You can find more examples in the examples directory.
⚡️ Shortcuts
PandasAI also provides a number of shortcuts (beta) to make it easier to ask questions to your data. For example, you can ask PandasAI to clean_data
, impute_missing_values
, generate_features
, plot_histogram
, and many many more.
# Clean data
pandas_ai.clean_data(df)
# Impute missing values
pandas_ai.impute_missing_values(df)
# Generate features
pandas_ai.generate_features(df)
# Plot histogram
pandas_ai.plot_histogram(df, column="gdp")
Learn more about the shortcuts here.
🔒 Privacy & Security
In order to generate the Python code to run, we take the dataframe head, we randomize it (using random generation for sensitive data and shuffling for non-sensitive data) and send just the head.
Also, if you want to enforce further your privacy you can instantiate PandasAI with enforce_privacy = True
which will not send the head (but just column names) to the LLM.
⚙️ Command-Line Tool
Pai is the command line tool designed to provide a convenient way to interact with PandasAI through a command line interface (CLI). In order to access the CLI tool, make sure to create a virtualenv for testing purpose and to install project dependencies in your local virtual environment using pip
by running the following command:
Read more about how to use the CLI here.
🤝 Contributing
Contributions are welcome! Please check out the todos below, and feel free to open a pull request. For more information, please see the contributing guidelines.

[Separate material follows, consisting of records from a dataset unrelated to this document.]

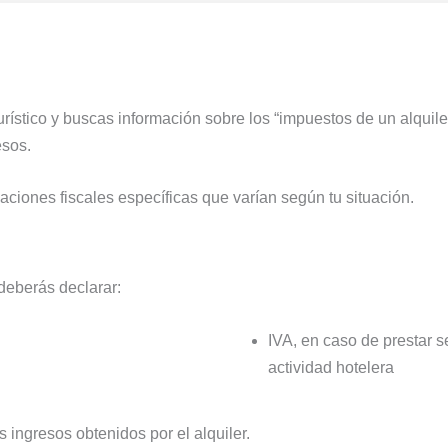
urístico y buscas información sobre los “impuestos de un alquil
esos.
gaciones fiscales específicas que varían según tu situación.
deberás declarar:
IVA, en caso de prestar s
actividad hotelera
 ingresos obtenidos por el alquiler.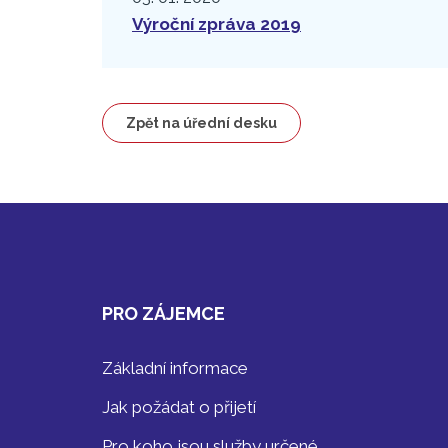
Výroční zpráva 2019
Zpět na úřední desku
PRO ZÁJEMCE
Základní informace
Jak požádat o přijetí
Pro koho jsou služby určené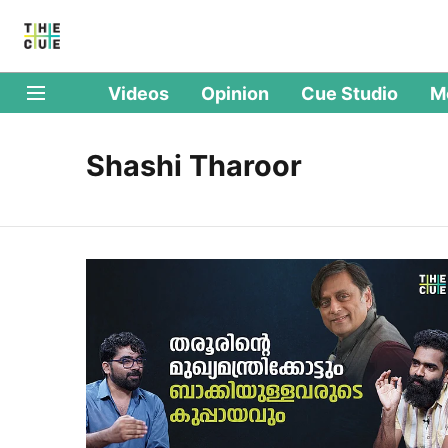
Videos
Opinion
Cue Studio
M
Shashi Tharoor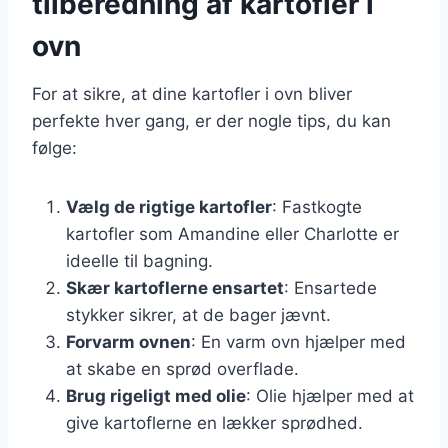
tilberedning af kartofler i
ovn
For at sikre, at dine kartofler i ovn bliver
perfekte hver gang, er der nogle tips, du kan
følge:
Vælg de rigtige kartofler
: Fastkogte
kartofler som Amandine eller Charlotte er
ideelle til bagning.
Skær kartoflerne ensartet
: Ensartede
stykker sikrer, at de bager jævnt.
Forvarm ovnen
: En varm ovn hjælper med
at skabe en sprød overflade.
Brug rigeligt med olie
: Olie hjælper med at
give kartoflerne en lækker sprødhed.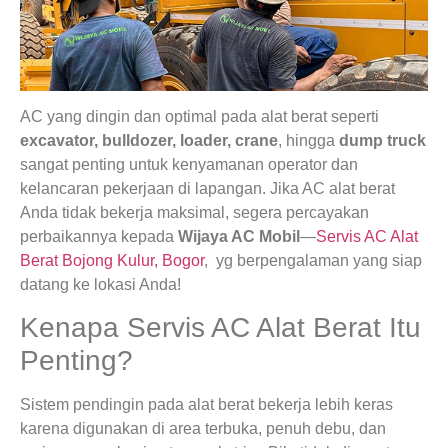
AC yang dingin dan optimal pada alat berat seperti
excavator, bulldozer, loader, crane
, hingga
dump truck
sangat penting untuk kenyamanan operator dan
kelancaran pekerjaan di lapangan. Jika AC alat berat
Anda tidak bekerja maksimal, segera percayakan
perbaikannya kepada
Wijaya AC Mobil
—
Servis AC Alat
Berat Bojong Kulur, Bogor
, yg berpengalaman yang siap
datang ke lokasi Anda!
Kenapa Servis AC Alat Berat Itu
Penting?
Sistem pendingin pada alat berat bekerja lebih keras
karena digunakan di area terbuka, penuh debu, dan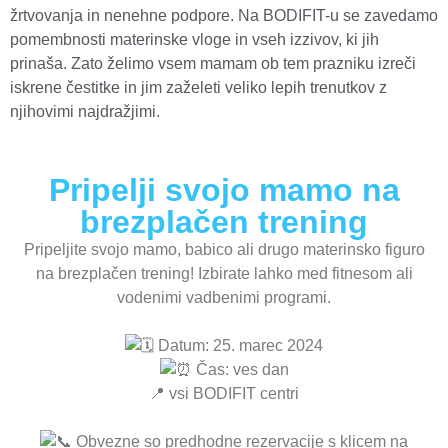
žrtvovanja in nenehne podpore. Na BODIFIT-u se zavedamo
pomembnosti materinske vloge in vseh izzivov, ki jih
prinaša. Zato želimo vsem mamam ob tem prazniku izreči
iskrene čestitke in jim zaželeti veliko lepih trenutkov z
njihovimi najdražjimi.
Pripelji svojo mamo na
brezplačen trening
Pripeljite svojo mamo, babico ali drugo materinsko figuro
na brezplačen trening! Izbirate lahko med fitnesom ali
vodenimi vadbenimi programi.
Datum: 25. marec 2024
Čas: ves dan
📍 vsi BODIFIT centri
Obvezne so predhodne rezervacije s klicem na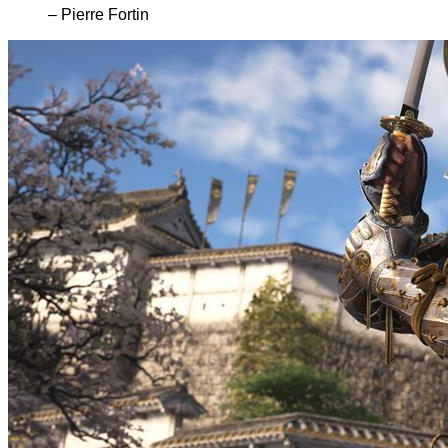
– Pierre Fortin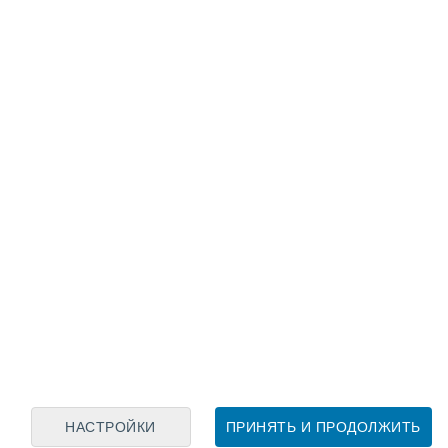
Лунный календарь
пн
вт
ср
чт
пт
сб
вс
6
7
8
9
10
11
12
13
14
15
16
17
18
19
НАСТРОЙКИ
ПРИНЯТЬ И ПРОДОЛЖИТЬ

After installing the virtual environment, please remember to install pre-commit
to be compliant with our standards:
pre-commit install
📜 License
PandasAI is licensed under the MIT License. See the LICENSE file for more details.
Acknowledgements
- This project is based on the pandas library by independent contributors, but it's in no way affiliated with the pandas project.
- This project is meant to be used as a tool for data exploration and analysis, and it's not meant to be used for production purposes. Please use it responsibly.